My Aquila has recently been having some temperature issues and a possible fix would’ve been to flash the community firmware. This looked very daunting at first, but the video by 3DPrintSOS made it seem simple. I decided that I didn’t have much to lose and the added functionality would be fun to tinker with.
Preparing for the Flash
Before flashing the firmware, I needed to find out what chip I had. My Aquila was probably one of the later models and when I opened it up, I saw the GD32 chip inside.
After finding the chip model, I picked the latest version of Marlin software from the GitHub page. I didn’t have a BL Touch and wanted to have a go at the manual mesh, so I selected the
ManualMesh-3x3-G32.bin file. I also downloaded a zip of the fork.
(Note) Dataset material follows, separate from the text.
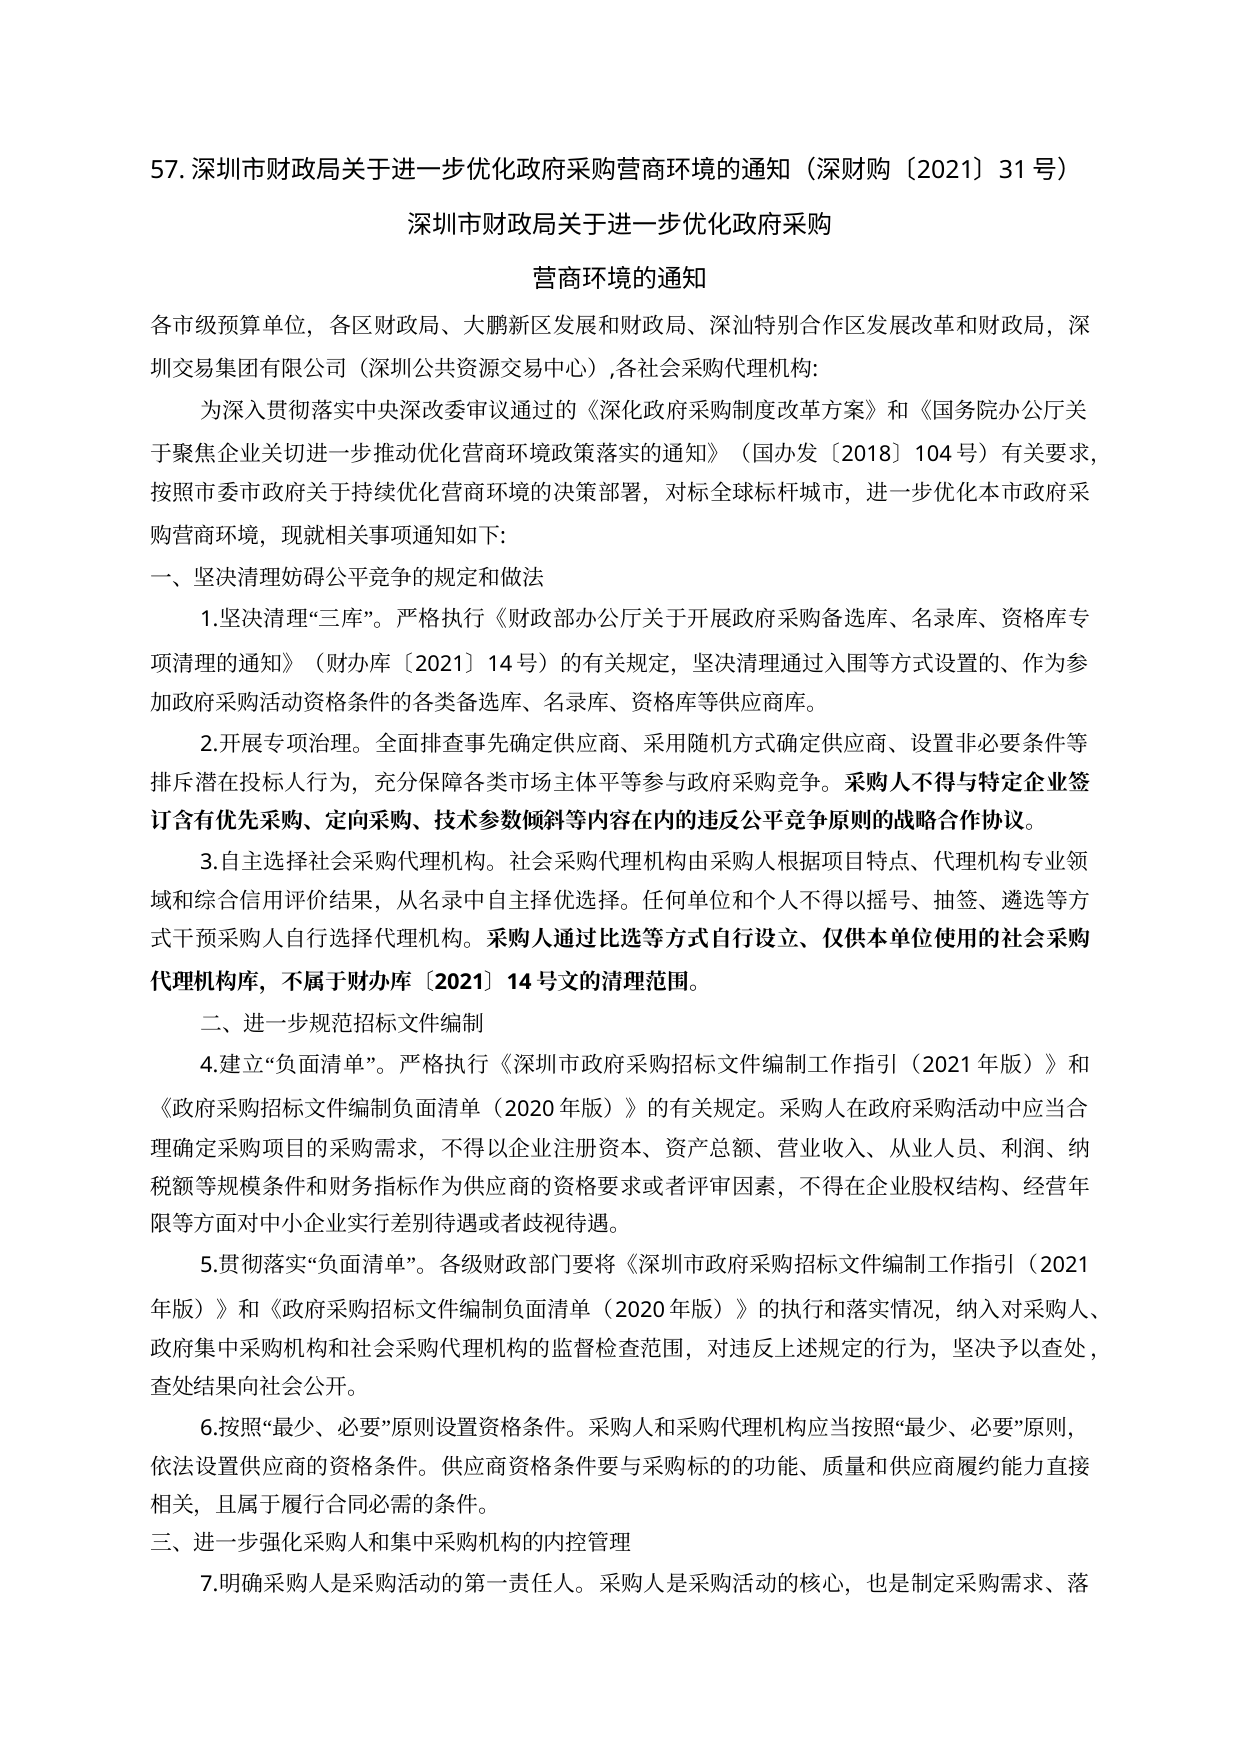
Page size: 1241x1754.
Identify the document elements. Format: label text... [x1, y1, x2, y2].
I took my Aquila’s included SD card and copied its contents somewhere else. I then formatted the SD card and made sure the Allocation size was 4096 bytes.
I created a folder called
firmware on the SD card and moved my
.bin file into it. I extracted the Voxelab Aquila display firmware from the zip file path
Display firmware > Firmware Sets. I copied it onto the SD card renamed it to
Flashing the Firmware
I turned off the printer and plugged in the SD card. After turning it on, I saw a checkmark on the screen and the display was jumbled. I turned off the printer and removed the SD card. I removed the display and the back and inserted the SD card into the slot on the circuit board. I plugged the display cable back in and turn on the printer again. The display went blue then orange, and then I turned it off. I removed the SD card and turned on the printer again. The firmware was now flashed and ready to go. I reformatted my SD card and printed a Benchy to ensure everything was functioning.
Vertical LCD Display
Since the new firmware was vertical, I needed to print a new mount for the display. I found this one on Thingiverse and printed it.
Overall, the flashing process was much easier than I expected. It’ll be interesting to see the new features that the Marlin firmware offers.